Mother died late yesterday afternoon. The last time I saw her was in mid-February, when Don and the children and I went up to celebrate Dad's 86th birthday with her. We organized a dinner at the Rama Inn, the Ephrata Best Western motel, which has an accessible multi-purpose room. I cooked at their little house in Ephrata and we brought it down to the hotel and set up a little dining room there, using her tablecloth, napkins and silverware.

She was able to enjoy being there with us, and even joked to all of us "I'm married to an OLD man!". We spent some time with her the following morning as well. That was probably about the last time she was able to have much of a conversation with us.

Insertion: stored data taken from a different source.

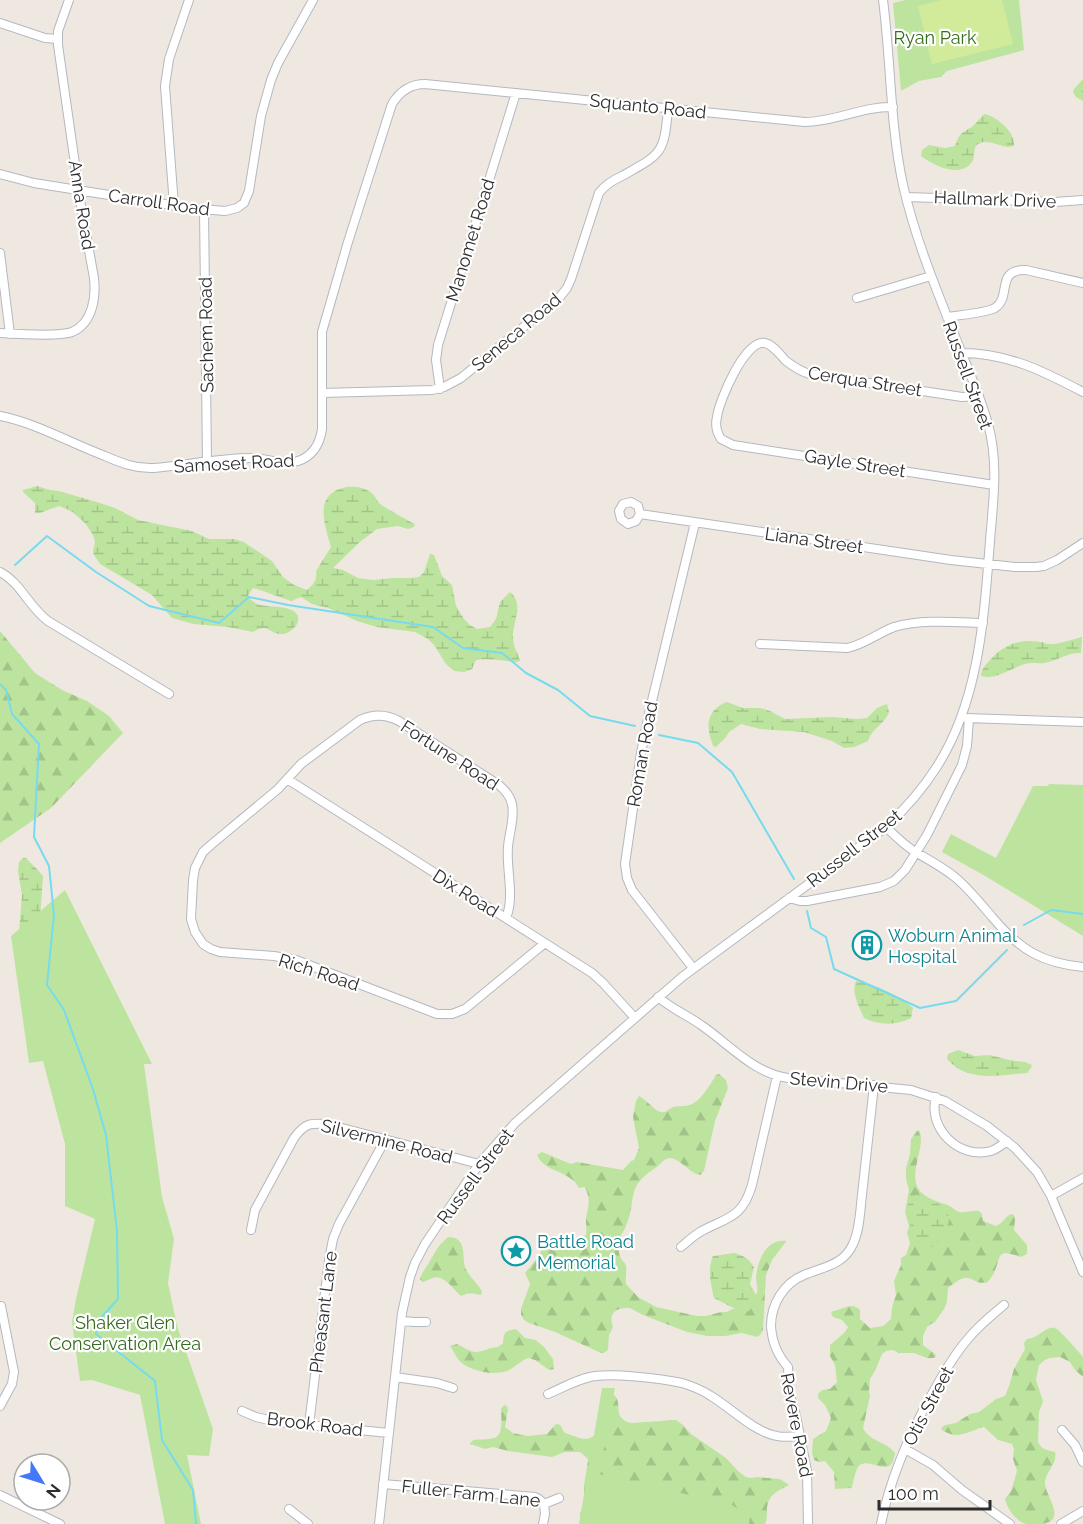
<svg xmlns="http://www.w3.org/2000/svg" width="1083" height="1524" viewBox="0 0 1083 1524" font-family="Raleway,sans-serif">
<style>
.forest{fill:url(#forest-firs)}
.wetland{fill:url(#wetland-marsh)}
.park{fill:#bde49f}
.pitch{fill:#d1eb9b}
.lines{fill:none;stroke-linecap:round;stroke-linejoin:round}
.stream{stroke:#77daee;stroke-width:2}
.minor-casing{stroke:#b4b8c1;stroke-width:10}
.minor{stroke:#fff;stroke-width:8}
.labels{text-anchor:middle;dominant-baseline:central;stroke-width:4.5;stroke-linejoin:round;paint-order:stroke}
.park-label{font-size:18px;fill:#356d1c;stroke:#fff}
.street-label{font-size:18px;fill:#2e2e2e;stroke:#fff}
.culture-label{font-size:18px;fill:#0d838f;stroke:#fff;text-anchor:start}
</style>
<defs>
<pattern id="forest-firs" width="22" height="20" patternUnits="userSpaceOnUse" patternTransform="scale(1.5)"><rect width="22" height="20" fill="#bde49f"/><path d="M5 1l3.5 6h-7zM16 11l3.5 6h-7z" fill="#a3c489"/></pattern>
<pattern id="wetland-marsh" width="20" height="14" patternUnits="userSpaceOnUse" patternTransform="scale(1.5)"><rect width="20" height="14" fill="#bde49f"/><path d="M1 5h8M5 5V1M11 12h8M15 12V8" fill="none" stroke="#a3c489"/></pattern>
</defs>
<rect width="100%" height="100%" fill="#efe8e1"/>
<path class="forest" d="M0 631 35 673 62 690 87 701 109 716 123 733 51 808 0 843Z
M719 1074 726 1080 728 1088 715 1121 704 1171 700 1175C689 1173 679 1157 669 1158 663 1159 659 1166 654 1169 624 1188 638 1201 625 1228 622 1235 619 1235 619 1245 618 1249 619 1255 621 1258 622 1262 625 1261 626 1266 627 1271 625 1278 626 1284L638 1297 656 1307 697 1316H706L721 1312H727L732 1309H747C750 1304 755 1298 757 1292 758 1287 756 1283 756 1278 757 1261 766 1239 786 1241L785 1243 772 1260 766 1275 763 1330 760 1335 757 1337 742 1333 725 1336H707L687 1332 643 1315 630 1308C616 1307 608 1313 613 1327L609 1335 608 1350 604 1353H601L555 1332 529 1323 524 1320 521 1315V1309L530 1284 525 1273 538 1257 547 1239C561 1239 574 1244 586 1235 587 1230 586 1226 586 1221 587 1207 592 1202 585 1187L579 1188C570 1170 543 1172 537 1155L542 1152 571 1164 577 1162 623 1170 631 1161 634 1160 639 1148 633 1117 636 1101 639 1096C647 1100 651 1107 658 1111 664 1114 667 1111 671 1108 677 1105 684 1107 690 1105 702 1100 709 1086 716 1075Z
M919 1130C923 1139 920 1148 918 1158 910 1189 919 1196 948 1205 952 1207 956 1212 960 1212 966 1213 973 1210 979 1211L982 1214 983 1221 996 1226C1002 1224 1004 1218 1011 1214L1014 1215 1015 1220 1014 1230 1027 1245V1254L1021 1257C996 1249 1002 1254 994 1273 994 1274 988 1281 988 1282 975 1285 977 1279 967 1278 961 1277 953 1284 948 1288L947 1302 944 1309 935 1322 931 1324 927 1327 923 1336V1345L935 1354 936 1356 934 1358H927L914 1353H899L893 1350 886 1351 882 1354 875 1371 870 1379 869 1392 870 1396 863 1428C870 1442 884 1440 895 1453 891 1481 872 1457 860 1465 856 1467 853 1483 852 1488L835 1489 834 1472 825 1461 819 1462 814 1460 812 1453 813 1439 826 1431 831 1418 825 1405 818 1398V1394L822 1390 830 1389 837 1382 835 1365 830 1356V1345L844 1333 848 1327 842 1320 833 1317 831 1313 833 1311C843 1310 851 1301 860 1310V1319L870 1328 883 1326 891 1319 892 1307 896 1295 894 1281 901 1265V1258L906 1255 910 1243 907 1233 909 1226 905 1212 909 1190 906 1179V1168L910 1154 911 1139 917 1131Z
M448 1237C467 1237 462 1255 465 1267 467 1274 478 1284 482 1291L481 1295 469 1293 461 1296C454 1290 443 1274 433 1278 429 1279 427 1281 423 1282L420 1279C422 1272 426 1268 430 1261 437 1249 437 1247 448 1237Z
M1050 1328C1052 1328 1054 1327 1055 1328 1059 1329 1079 1352 1083 1357V1377L1075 1370 1070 1362 1060 1357 1050 1358 1045 1360 1039 1365 1036 1380 1043 1401 1039 1412 1038 1442C1042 1450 1047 1450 1055 1452 1058 1463 1046 1471 1045 1482 1044 1491 1059 1510 1053 1519 1051 1522 1044 1524 1040 1524 1036 1524 1030 1524 1026 1524 1016 1521 1007 1509 1005 1499L1011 1491 1017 1471 1013 1459 1014 1449 1012 1444 998 1440 984 1427C968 1431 958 1441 942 1430L941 1428 945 1425 956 1423 970 1414 979 1412 996 1399 1005 1396 1009 1386 1014 1369 1025 1349 1024 1343 1027 1339C1038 1338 1041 1331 1050 1328Z
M516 1329 525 1338 536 1340 545 1348 553 1359 554 1369 549 1370 535 1360 528 1358C520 1361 514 1368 507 1371 493 1376 467 1371 458 1359 455 1355 453 1350 450 1346L457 1344C463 1347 470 1352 477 1352 484 1351 491 1347 498 1347L503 1343C504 1332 504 1331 516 1329Z
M609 1392C628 1400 608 1417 631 1423L676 1420 683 1425 691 1434 726 1458 739 1472 746 1477 751 1478 757 1477 780 1479 789 1485C777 1491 768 1495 767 1509 767 1515 767 1519 765 1524H580V1513L585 1503 584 1485 588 1461V1459L580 1452H565L552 1457 508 1451 493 1447 485 1449 470 1444 473 1440C479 1439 488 1440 494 1438 504 1435 501 1417 501 1409L504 1405 507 1406 508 1409 505 1427 513 1433 527 1436 547 1434 556 1424C563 1424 561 1429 565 1433 577 1436 588 1445 597 1432Z"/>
<path class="wetland" d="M1083 79V101L1076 97 1073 92 1074 89Z
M984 114C996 116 1016 132 1014 146 1003 150 989 137 978 144 972 148 976 157 972 162 960 179 933 165 921 156L922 150 929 145 945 148 955 146 958 138 962 133 973 126Z
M37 486 50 490 59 491 100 503 115 508 138 520 192 531 209 539H234L244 542 272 561 283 577 294 585 307 590C314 584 317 580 316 571L331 547C324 523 313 493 347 487 355 486 364 487 370 492 374 494 376 499 379 503 383 507 409 521 415 524L414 527 408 529 398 526 377 529 361 541 333 568 343 570 358 578 374 580 393 578H410L419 577 424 572 430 554 434 555 442 576 452 585 456 606 464 619 470 625 477 629 490 627 496 619 500 602 510 592C525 604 512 622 513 638 513 647 518 653 520 661L517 662C502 661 490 658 476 660L472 669 464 672 454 671 446 664 434 645 428 639 415 632 377 627 357 621 328 608 312 604 301 597 291 601 257 589 253 588 248 596C257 611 278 603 292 610 297 613 299 616 298 622 296 628 286 636 279 634 267 632 268 623 253 632L228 627 193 624 172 618 152 595 100 564 94 555 93 551 95 542 93 535 85 523 71 511 59 506 40 513H35V503L23 492V490Z
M1082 637 1081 653C1068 652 1057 661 1044 663 1038 664 1032 662 1025 664 1011 668 995 681 981 676 981 670 985 665 990 660 1003 645 1020 638 1040 642 1044 642 1046 644 1049 644 1057 645 1074 639 1082 637Z
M727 702 743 708H760L770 711 785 719 833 717 856 719 867 718 877 708 887 704 889 712C885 724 872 728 868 741L854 747 844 748 832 741 804 732 760 729 741 724 729 732 726 737 716 747 713 746C712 741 709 736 709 731 706 717 715 706 727 702Z
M23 858H26C32 865 38 869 43 876L39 933 19 932 22 895 18 871 19 862Z
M856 981C873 983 901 996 913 1008L911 1018C896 1026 879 1025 864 1018 859 1006 851 994 856 981Z
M958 1050 975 1056 990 1055 1009 1060 1025 1062 1032 1065 1031 1068 1027 1073C1000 1075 967 1083 947 1059L948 1054Z
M916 1195C925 1195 951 1208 949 1219 949 1225 943 1232 940 1237 936 1243 933 1248 927 1250 922 1249 921 1249 918 1245 916 1242 906 1211 907 1207 908 1202 912 1198 916 1195Z
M734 1253C743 1255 749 1259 754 1267L750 1284 752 1288 756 1295V1300L749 1311 741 1312 714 1298C711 1284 707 1271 713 1256Z"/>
<path class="park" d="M905 0H1019L1024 50 947 71 941 77 919 81 901 91 893 3Z
M1049 784 1083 785V936L987 877 942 852 951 834 996 858 1033 786H1048Z
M65 890 152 1064H144L162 1197 174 1239 168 1283 177 1326 213 1429 209 1456 187 1455 201 1524H165L140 1395 92 1380 80 1381 72 1322 76 1299 95 1219 65 1206V1144L43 1061 29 1063 11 936Z
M602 1388H615L599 1474 732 1505 750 1517 749 1524H579Z"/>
<path class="pitch" d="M942 0H1002L1013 44 932 64 918 6Z"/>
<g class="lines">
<path class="stream" d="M15 565 47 536 96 572 149 606 219 623 249 597 288 605 433 627 463 648 502 653 526 673 558 690 590 716 635 726
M0 684 6 690 12 714 39 744 34 837 49 866 54 915 47 985 64 1010 93 1089 106 1135 117 1231 118 1299 98 1321 96 1334 155 1381 162 1440 193 1490 196 1524
M659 735 698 743 732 772 794 879
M807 911 811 928 826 937 834 969 920 1008 956 1001 1007 950
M1024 925 1051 910 1083 914"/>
<g class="minor-casing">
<path id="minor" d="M0 23 45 38 58 39
M0 174 34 183 190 208 225 211 237 208 244 203 249 191 261 116 271 80 278 63 313 0
M907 197 1055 202 1083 200
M174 206 165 86 169 59 189 0
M204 209 207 462
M0 253 10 334
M857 298 931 276
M947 317C959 315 986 313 995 308 1012 297 995 269 1026 270L1083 283
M0 333C17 334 58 337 72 332 93 323 96 297 94 278L81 206 58 45V31L69 0
M961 353C1008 353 1043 371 1083 392
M440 389 436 360 438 345 516 93
M322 393 432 390 444 387 461 378 559 298 567 288 571 279 599 193C605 185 613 180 622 176 661 154 664 155 668 109
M979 396 962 397 810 374C801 372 794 367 786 361 780 355 774 345 765 343 745 339 719 401 717 417 715 425 717 433 721 439L733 445 994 485
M0 416C36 423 70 443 105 456 121 463 136 469 154 468 187 465 219 458 252 458 267 458 283 466 298 461 313 456 320 443 322 429V332L348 242 392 104C400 91 410 84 425 84L805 122C835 122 863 106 893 107
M640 514 636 521 628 524 621 519 619 511 623 504 631 502 638 506 640 514 951 560 1015 567H1036L1044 566 1057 560 1083 543
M0 572C21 583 29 607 48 621L169 694
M760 644 847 648C864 645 878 633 894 627 922 619 954 622 983 623
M966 718 1083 722
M287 779 592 973 603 983 635 1018
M886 827C896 837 905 846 917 853 931 861 944 868 956 878 970 890 981 904 993 918 1020 950 1042 963 1083 967
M789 898 800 901H807L880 887 894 881 905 870 927 835 962 765 967 746 969 718
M506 918C515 896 506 870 508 847 509 833 515 818 512 804 510 796 505 790 499 785L399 721C386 714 373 714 360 720L301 764 278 789 212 844 203 852 195 868 193 880 191 919 195 932 203 944 211 949 220 952 274 956 296 960 437 1014H452L465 1009 545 943
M693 968 632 890 627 878 625 864 641 753 650 709 695 523
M658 997C672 1009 687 1015 701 1025 729 1044 753 1073 788 1078L911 1090 945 1101 987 1126 1015 1148 1037 1172 1051 1196 1083 1272
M936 1097C927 1128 959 1160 991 1151 997 1149 1002 1145 1007 1141
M1051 1196 1083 1178
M251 1230 255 1210 294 1138C305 1123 310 1123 327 1124L479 1164
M681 1247C687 1242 693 1236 700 1232 727 1217 742 1219 752 1185L777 1076
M401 1321 415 1322H426
M395 1377 437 1383 453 1388
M548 1394C562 1388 576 1380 590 1377 609 1372 663 1379 682 1383 692 1386 702 1390 711 1396 731 1408 754 1432 777 1436 784 1438 792 1436 800 1436
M0 1406 12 1384 14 1372 1 1306
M242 1411 256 1417 277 1422 389 1433
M309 1425 329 1260 333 1239 339 1224 385 1140
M1062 1430 1075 1445 1083 1462
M905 1449 933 1465 962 1490 1010 1524
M383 1484 535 1497 539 1499 544 1504 559 1498
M0 1495 60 1524
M289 1509 308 1524
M379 1524 402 1313 410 1277 415 1263 425 1244 479 1164 515 1123 682 977 886 827C905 809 922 790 936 768 979 702 984 618 990 541 993 502 999 463 988 424 980 395 967 367 956 339 936 289 915 238 903 185 890 125 891 61 883 0
M543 1524 545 1514 544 1504
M808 1524 807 1471 796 1416 789 1391 788 1367C778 1356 772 1342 771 1326 771 1304 784 1283 804 1275 823 1267 844 1265 853 1244 860 1229 860 1211 862 1195 866 1158 870 1122 874 1085
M881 1524C890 1478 909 1435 932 1394 942 1376 953 1356 967 1340 978 1326 991 1316 1004 1305
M1061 1524 1083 1511"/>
</g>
<use href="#minor" class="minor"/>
</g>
<defs>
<g id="building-ring" transform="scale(1.5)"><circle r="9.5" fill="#fff" stroke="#0f9aa8" stroke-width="1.5"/><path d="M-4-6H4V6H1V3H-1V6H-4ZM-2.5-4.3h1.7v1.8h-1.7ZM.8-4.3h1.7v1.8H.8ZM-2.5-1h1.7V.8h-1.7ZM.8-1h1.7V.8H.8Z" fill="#0f9aa8"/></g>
<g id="sight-ring" transform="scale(1.5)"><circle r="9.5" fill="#fff" stroke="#0f9aa8" stroke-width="1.5"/><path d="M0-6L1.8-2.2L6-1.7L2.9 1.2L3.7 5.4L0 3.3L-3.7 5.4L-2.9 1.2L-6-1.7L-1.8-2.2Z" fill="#0f9aa8"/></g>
</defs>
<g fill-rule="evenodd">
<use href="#building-ring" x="867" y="945"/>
<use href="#sight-ring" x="516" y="1251"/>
</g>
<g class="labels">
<g class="park-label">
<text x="935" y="37">Ryan Park</text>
<text x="125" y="1322">Shaker Glen<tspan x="125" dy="21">Conservation Area</tspan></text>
</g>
<g class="street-label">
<text transform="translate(648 106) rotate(6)">Squanto Road</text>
<text transform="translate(995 199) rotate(2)">Hallmark Drive</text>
<text transform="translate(159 202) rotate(8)">Carroll Road</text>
<text transform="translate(82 205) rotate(81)">Anna Road</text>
<text transform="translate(470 240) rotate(-73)">Manomet Road</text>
<text transform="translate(516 332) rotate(-40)">Seneca Road</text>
<text transform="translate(206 335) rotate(-91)">Sachem Road</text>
<text transform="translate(968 375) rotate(70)">Russell Street</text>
<text transform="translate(865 381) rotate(9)">Cerqua Street</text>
<text transform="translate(234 463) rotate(-3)">Samoset Road</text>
<text transform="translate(855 463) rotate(9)">Gayle Street</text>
<text transform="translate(814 540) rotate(8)">Liana Street</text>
<text transform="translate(642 754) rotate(-80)">Roman Road</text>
<text transform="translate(450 755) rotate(33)">Fortune Road</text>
<text transform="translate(854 848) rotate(-38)">Russell Street</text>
<text transform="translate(466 893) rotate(32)">Dix Road</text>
<text transform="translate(319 972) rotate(18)">Rich Road</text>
<text transform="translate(839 1082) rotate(5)">Stevin Drive</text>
<text transform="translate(387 1141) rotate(14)">Silvermine Road</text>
<text transform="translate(475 1176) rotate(-53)">Russell Street</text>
<text transform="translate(323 1312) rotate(-83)">Pheasant Lane</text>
<text transform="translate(928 1406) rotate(-62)">Otis Street</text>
<text transform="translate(315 1424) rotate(7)">Brook Road</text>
<text transform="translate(797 1425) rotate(79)">Revere Road</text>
<text transform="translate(471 1493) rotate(6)">Fuller Farm Lane</text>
</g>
<g class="culture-label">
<text x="888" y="935">Woburn Animal<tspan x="888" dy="21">Hospital</tspan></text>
<text x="537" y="1241">Battle Road<tspan x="537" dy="21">Memorial</tspan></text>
</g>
</g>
<g transform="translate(42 1482) rotate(128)"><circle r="28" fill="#ffffff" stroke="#ababab" stroke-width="1.5"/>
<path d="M0-4.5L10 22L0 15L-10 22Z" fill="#4578f8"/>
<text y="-9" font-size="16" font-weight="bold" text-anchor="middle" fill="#2e2e2e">N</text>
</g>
<path d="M879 1500v9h111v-9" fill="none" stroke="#2e2e2e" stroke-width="3"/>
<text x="888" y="1500" font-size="18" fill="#2e2e2e" stroke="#ffffff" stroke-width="4.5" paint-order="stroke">100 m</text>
</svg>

Dad reported in March that she was becoming less responsive, sleeping more and it seemed she was kind of just fading away. She had some health issues and she really wasn't interested in living on with her cognitive losses, although I know she appreciated her caregiver's kindness and nurturing and enjoyed watching her little daughters running around.

She died in her caregivers' home, in peace and with some privacy, for which I am eternally grateful to these kind people. Dad had been there visiting her every day, and was there with her the day she died.

She had a long and it seems to me rather rewarding life, although she was never in love with living in Ephrata I fear. She had a great sense of humor and she read a lot.

The oldest child of this family, Beth Schumaker, is living in Spokane with her husband, Cal. I am in touch with their youngest son, who is a librarian living in Chicago. He is so much younger than the rest of us that he missed out on knowing his cousins (he was born when my aunt was in her late 40's; I remember her telling my mother she thought she was too old to get pregnant!). So I found him and have been emailing him so he'd know he had a family beyond his much-older sister and brother.

Katherine Rouzie, April 23, 2009

It astounds me that there are so many tiny connections among these descendants as we meet and find out about each other over the years, exclaiming, "I had no idea you were there all along!"